These are chat archives for FreeCodeCamp/DataScience

18th
Aug 2016
Eric Leung
@erictleung
Aug 18 2016 03:45
Another data science resource, "Computational and Inferential Thinking: Foundations in Data Science". Uses Python3 to teach data science.
evaristoc
@evaristoc
Aug 18 2016 11:36
@erictleung Checking the resources you gave... useful altough I think you need to be registered to get full access? Not sure... PEOPLE: the training proposed by @erictleung will contain some statistics + Python... by the way: I am surprised how easy some courses that in the past would have been called "Basic Statistical Analysis" are becoming "Basic Data Science" courses... :) ... anyway: it is more or less the same...

People

How are you progressing through the "Big Data Analysis with Spark"?
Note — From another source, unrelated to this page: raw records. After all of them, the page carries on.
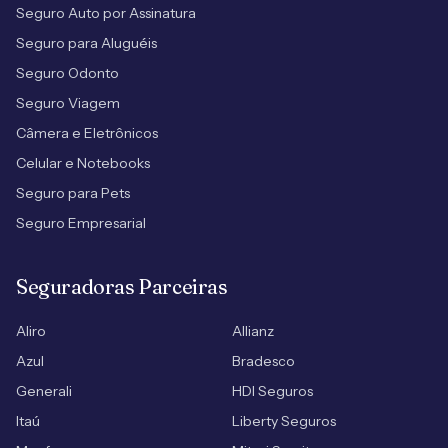
Seguro Auto por Assinatura
Seguro para Aluguéis
Seguro Odonto
Seguro Viagem
Câmera e Eletrônicos
Celular e Notebooks
Seguro para Pets
Seguro Empresarial
Seguradoras Parceiras
Aliro
Allianz
Azul
Bradesco
Generali
HDI Seguros
Itaú
Liberty Seguros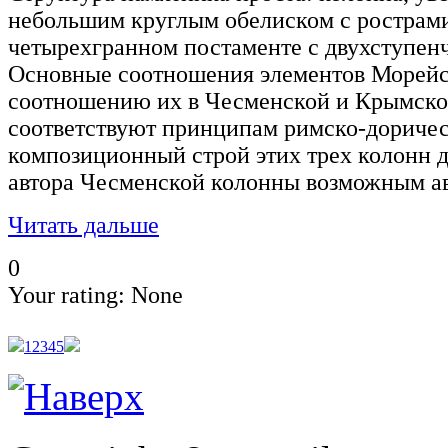
небольшим круглым обелиском с рострами
четырехгранном постаменте с двухступен
Основные соотношения элементов Морей
соотношению их в Чесменской и Крымско
соответствуют принципам римско-доричес
композиционный строй этих трех колонн д
автора Чесменской колонны возможным ав
Читать дальше
0
Your rating:
None
1
2
3
4
5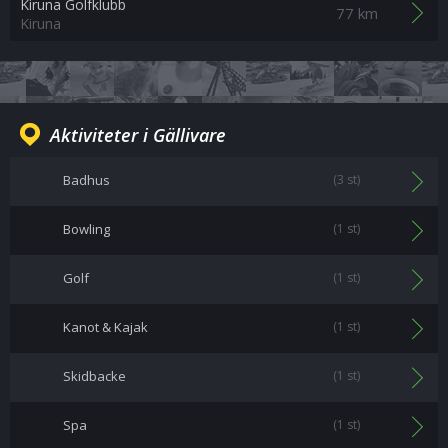
Kiruna Golfklubb
77 km
Kiruna
Aktiviteter i Gällivare
Badhus
(3 st)
Bowling
(1 st)
Golf
(1 st)
Kanot & Kajak
(1 st)
Skidbacke
(1 st)
Spa
(1 st)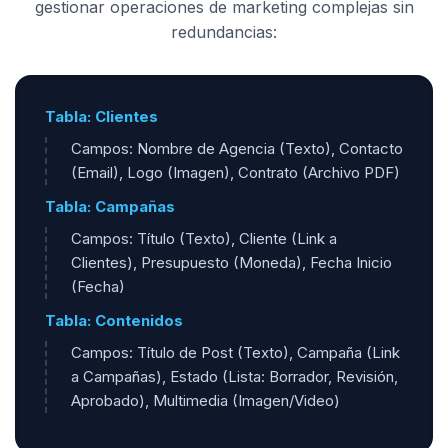
gestionar operaciones de marketing complejas sin
redundancias:
Tabla: Clientes
Campos: Nombre de Agencia (Texto), Contacto
(Email), Logo (Imagen), Contrato (Archivo PDF)
Tabla: Campañas
Campos: Título (Texto), Cliente (Link a
Clientes), Presupuesto (Moneda), Fecha Inicio
(Fecha)
Tabla: Contenidos
Campos: Título de Post (Texto), Campaña (Link
a Campañas), Estado (Lista: Borrador, Revisión,
Aprobado), Multimedia (Imagen/Video)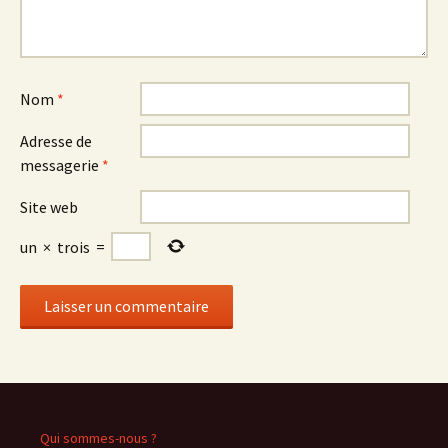
Nom
*
Adresse de
messagerie
*
Site web
un
×
trois
=
Qui sommes-nous ?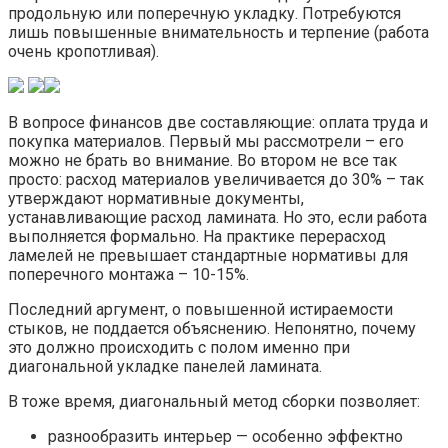
продольную или поперечную укладку. Потребуются
лишь повышенные внимательность и терпение (работа
очень кропотливая).
В вопросе финансов две составляющие: оплата труда и
покупка материалов. Первый мы рассмотрели – его
можно не брать во внимание. Во втором не все так
просто: расход материалов увеличивается до 30% – так
утверждают нормативные документы,
устанавливающие расход ламината. Но это, если работа
выполняется формально. На практике перерасход
ламелей не превышает стандартные нормативы для
поперечного монтажа – 10-15%.
Последний аргумент, о повышенной истираемости
стыков, не поддается объяснению. Непонятно, почему
это должно происходить с полом именно при
диагональной укладке панелей ламината.
В тоже время, диагональный метод сборки позволяет:
разнообразить интерьер — особенно эффектно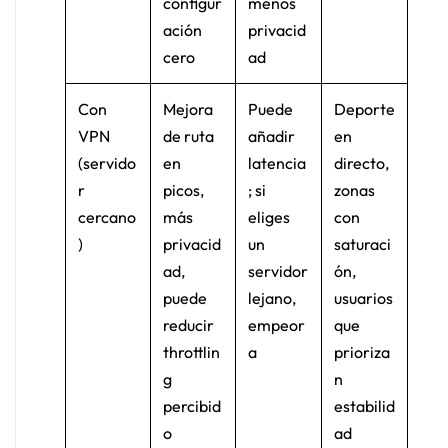
configur
menos
ación
privacid
cero
ad
Con
Mejora
Puede
Deporte
VPN
de ruta
añadir
en
(servido
en
latencia
directo,
r
picos,
; si
zonas
cercano
más
eliges
con
)
privacid
un
saturaci
ad,
servidor
ón,
puede
lejano,
usuarios
reducir
empeor
que
throttlin
a
prioriza
g
n
percibid
estabilid
o
ad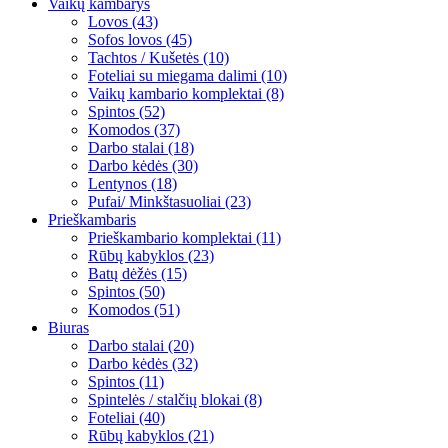
Vaikų kambarys
Lovos (43)
Sofos lovos (45)
Tachtos / Kušetės (10)
Foteliai su miegama dalimi (10)
Vaikų kambario komplektai (8)
Spintos (52)
Komodos (37)
Darbo stalai (18)
Darbo kėdės (30)
Lentynos (18)
Pufai/ Minkštasuoliai (23)
Prieškambaris
Prieškambario komplektai (11)
Rūbų kabyklos (23)
Batų dėžės (15)
Spintos (50)
Komodos (51)
Biuras
Darbo stalai (20)
Darbo kėdės (32)
Spintos (11)
Spintelės / stalčių blokai (8)
Foteliai (40)
Rūbų kabyklos (21)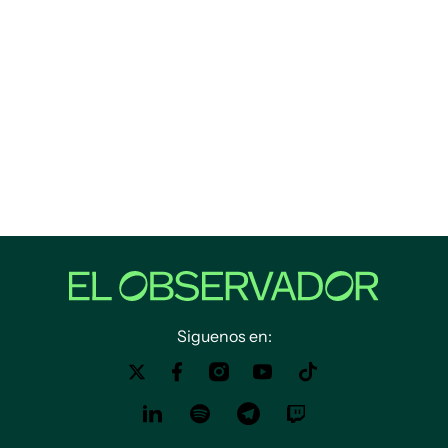
Siguenos en: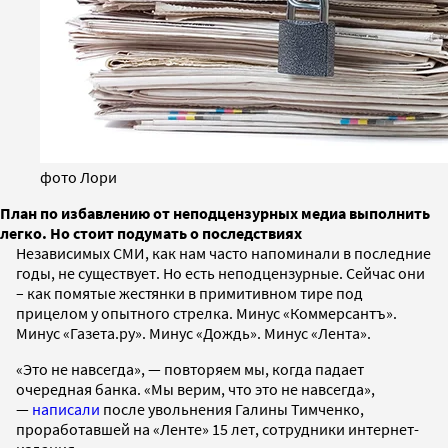
фото Лори
План по избавлению от неподцензурных медиа выполнить
легко. Но стоит подумать о последствиях
Независимых СМИ, как нам часто напоминали в последние
годы, не существует. Но есть неподцензурные. Сейчас они
– как помятые жестянки в примитивном тире под
прицелом у опытного стрелка. Минус «Коммерсантъ».
Минус «Газета.ру». Минус «Дождь». Минус «Лента».
«Это не навсегда», — повторяем мы, когда падает
очередная банка. «Мы верим, что это не навсегда»,
—
написали
после увольнения Галины Тимченко,
проработавшей на «Ленте» 15 лет, сотрудники интернет-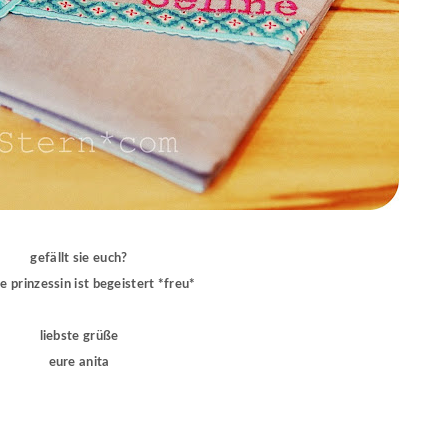
gefällt sie euch?
ie prinzessin ist begeistert *freu*
liebste grüße
eure anita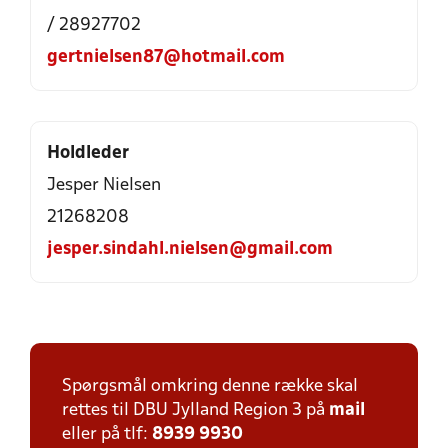
/ 28927702
gertnielsen87@hotmail.com
Holdleder
Jesper Nielsen
21268208
jesper.sindahl.nielsen@gmail.com
Spørgsmål omkring denne række skal
rettes til DBU Jylland Region 3 på
mail
eller på tlf:
8939 9930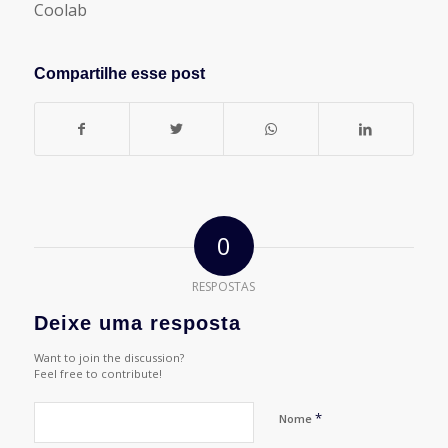
Coolab
Compartilhe esse post
0
RESPOSTAS
Deixe uma resposta
Want to join the discussion?
Feel free to contribute!
*
Nome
The first week can take between 3-5 hours to finish, approx.
As I said, they are not giving any substantial content for Machine Learning / Statistics, although you can progress through without: the exercises are sometimes self-explained and copy/paste could be enough to complete them... However, you might complete the exercises without understanding what is going on so if you feel that you want more explanations please leave some questions here, at Piazza or even the FCC Forum...
@Lightwaves: have you tried already?
evaristoc
@evaristoc
Aug 18 2016 11:46

People

The What is Data Science Series

I think it is worth having a look... it is hard to follow as the sounds is really bad, but you will have the perspective of 4 business practicians (managers) talking about:
  • What Data Science is and the different forms of the role
  • What they expect from a recruited Data Scientist
  • What the regular job of a Data Scientist is
  • etc
evaristoc
@evaristoc
Aug 18 2016 11:53

People

Few Advices from Data Scientists if we are trying exercises

I was in contact with some people at skale.me, privately and publicly; here some suggestions:
  • try to put a strong focus on ETL (Extract-Transform-Load) aspects of the job, something that it is not very much considered at the different courses but that it is in fact a very important aspect of the whole (Big) Data analysis (I can say I agree with that claim...)
  • we can keep it simple and run everything locally; I would say this is more our decision in case we want to experience with complex settings
  • Victor Millan, the person in the skale.me video, got an error when working with Hadoop instantiation in one of the exercises that ended affecting its computer, so we possibly have to be careful with Hadoop!!
Lightwaves
@Lightwaves
Aug 18 2016 17:46
OK Here is a question did anyone run into this issue
blob
Lightwaves
@Lightwaves
Aug 18 2016 17:52
Based on the output my code would have passed but it's weird the module isn't found. It's also weird to get used how select is used in spark. Trying to wrap my head around it.
Lightwaves
@Lightwaves
Aug 18 2016 18:00
nvm I went too fast the library wasn't installed
I was able to pass the test after installing the library with the instructions from lab 0 so back to going through it
evaristoc
@evaristoc
Aug 18 2016 20:09
:+1: @Lightwaves
evaristoc
@evaristoc
Aug 18 2016 20:21

People

One recommended e-book at Piazza about Data Science

A book I was pointed to was exactly the same book that @erictleung was suggesting above!: "Computational and Inferential Thinking: Foundations in Data Science". The e-book will take you into the lessons they gave at Berkeley, with videos and slides.
Lightwaves
@Lightwaves
Aug 18 2016 20:43
I just finished the lab it was pretty interesting I just need to submit it to the autograder
Quincy Larson
@QuincyLarson
Aug 18 2016 20:44
This message was deleted

@/all Stack Overflow released the full dataset from their survey! You can download the 5mb .csv file here: https://drive.google.com/uc?export=download&id=0B0DL28AqnGsrV0VldnVIT1hyb0E

I am writing an article about the pros and cons of working remotely. I have two questions these data could answer:

  1. What is the difference in salaries between people who report working remotely and people who don't?

  2. What if the developer is in a different country than the company they work for - how does that impact salary?

Does anyone have a moment to find answers for these (and maybe even make a visualization?) I will credit you in my Medium article and link back to your personal webpage or Twitter account.

evaristoc
@evaristoc
Aug 18 2016 20:53
:+1: @QuincyLarson !
People: We can use this channel to see what comes from the analyses!
Quincy Larson
@QuincyLarson
Aug 18 2016 23:08
@evaristoc I have a feeling there are many, many insights that could be drawn from this dataset. 50k respondents and very few of the questions overlap with the New Coder Survey.